Titolo della tesi: Reducing Supervision in Semantic Segmentation through Advancements in Bayesian Prior Modelling
Over the past few years, semantic segmentation has witnessed significant advancements, particularly with the emergence of Vision Transformers (ViTs). However, from 2021 through 2022, when this research was begun, the adoption of ViTs in semantic segmentation was not yet widespread. The field continued to face challenges due to the labour-intensive and costly nature of annotating data for semantic segmentation. This thesis addresses these challenges by exploring reduced-supervision and unsupervised methodologies to make semantic segmentation more efficient and accessible through three interconnected research projects.
In the first study, we investigate the robustness of classification pre-trained deep neural networks for semantic segmentation without spatial guidance on object positions—a common challenge in weakly supervised semantic segmentation (WSSS). We address this by extracting high-level information encoded within model representations through low-level information degradation and multi-view information bottleneck techniques. By leveraging geometric priors on image composition—specifically, the principle of geometric equivariance under affine transformations—we enhance the model's ability to segment images accurately. Our empirical results demonstrate that ViTs, when combined with appropriate computation of Class Activation Maps (CAMs), are significantly more effective in achieving high-quality WSSS than the previously favoured deep convolutional networks (CNNs).
Building on these findings and the limitations of current approaches, our second study aims to mitigate the effects of the lack of spatial information in WSSS with a prior assumption about the spatial distribution of categories across natural images. We propose that objects appear at different scales within images, either in the foreground or background, leading to a similar spatial distribution for each category over a large set of images.
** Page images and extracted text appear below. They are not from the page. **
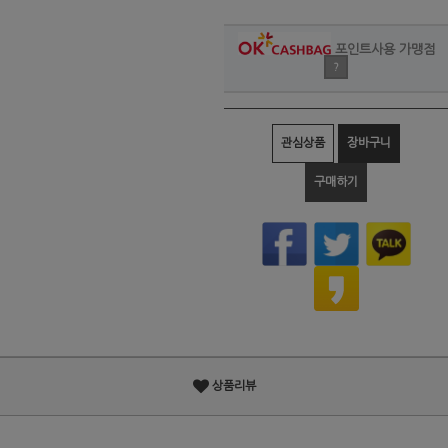
포인트사용 가맹점
?
관심상품
장바구니
구매하기
상품리뷰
By incorporating this prior, we avoid the side effects of unbalanced data distribution among visual concepts and enhance model generalization in WSSS. Our method achieves new state-of-the-art performance on several benchmarks. We model this prior through class frequencies and matrix balancing, an approach derived from optimal transport theory. Unlike contrastive learning methods, our approach operates efficiently with small batches without memory bank requirements, demonstrating the significant potential of cluster-based principles to enhance WSSS, reaching results comparable to fully supervised methods.
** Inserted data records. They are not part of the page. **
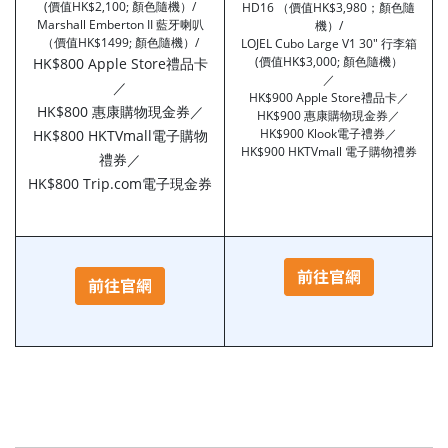
(價值HK$2,100; 顏色隨機）/
HD16 （價值HK$3,980；顏色隨
Marshall Emberton II 藍牙喇叭
機）/
（價值HK$1499; 顏色隨機）/
LOJEL Cubo Large V1 30" 行李箱
(價值HK$3,000; 顏色隨機）
HK$800 Apple Store禮品卡
／
／
HK$900 Apple Store禮品卡／
HK$800 惠康購物現金券／
HK$900 惠康購物現金券／
HK$900 Klook電子禮券／
HK$800 HKTVmall電子購物
HK$900 HKTVmall 電子購物禮券
禮券／
HK$800 Trip.com電子現金券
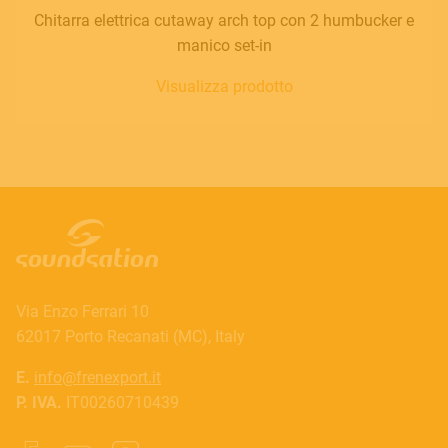
Chitarra elettrica cutaway arch top con 2 humbucker e
manico set-in
Visualizza prodotto
Via Enzo Ferrari 10
62017 Porto Recanati (MC), Italy
E.
info@frenexport.it
P. IVA.
IT00260710439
The third study explores the realm of unsupervised semantic segmentation (USS) by introducing a deep recursive spectral clustering technique that leverages the hypothesis that semantics is hierarchical. While conventional methods often rely on dataset-specific predefined assumptions, such as object-part decomposition and salient semantic regions, our data-driven approach segments images at multiple levels of granularity without prior knowledge of the scene's structure. This algebraic method recursively refines segmentation based on the inherent semantic properties of the data, providing a flexible and robust way of grouping pixels. We experimentally demonstrate that the method excels in discovering fine and coarse semantic structures in a fully unsupervised manner, offering substantial improvements over traditional models that often struggle with granularity and require dataset-specific priors hindering scalability.
Altogether, these studies advance semantic segmentation by progressively reducing the level of required supervision and demonstrating the effectiveness of minimizing reliance on pixel-level annotations through appropriate prior assumption modelling. These contributions align with the evolving trends in semantic segmentation during this research and pave the way for future developments in computer vision.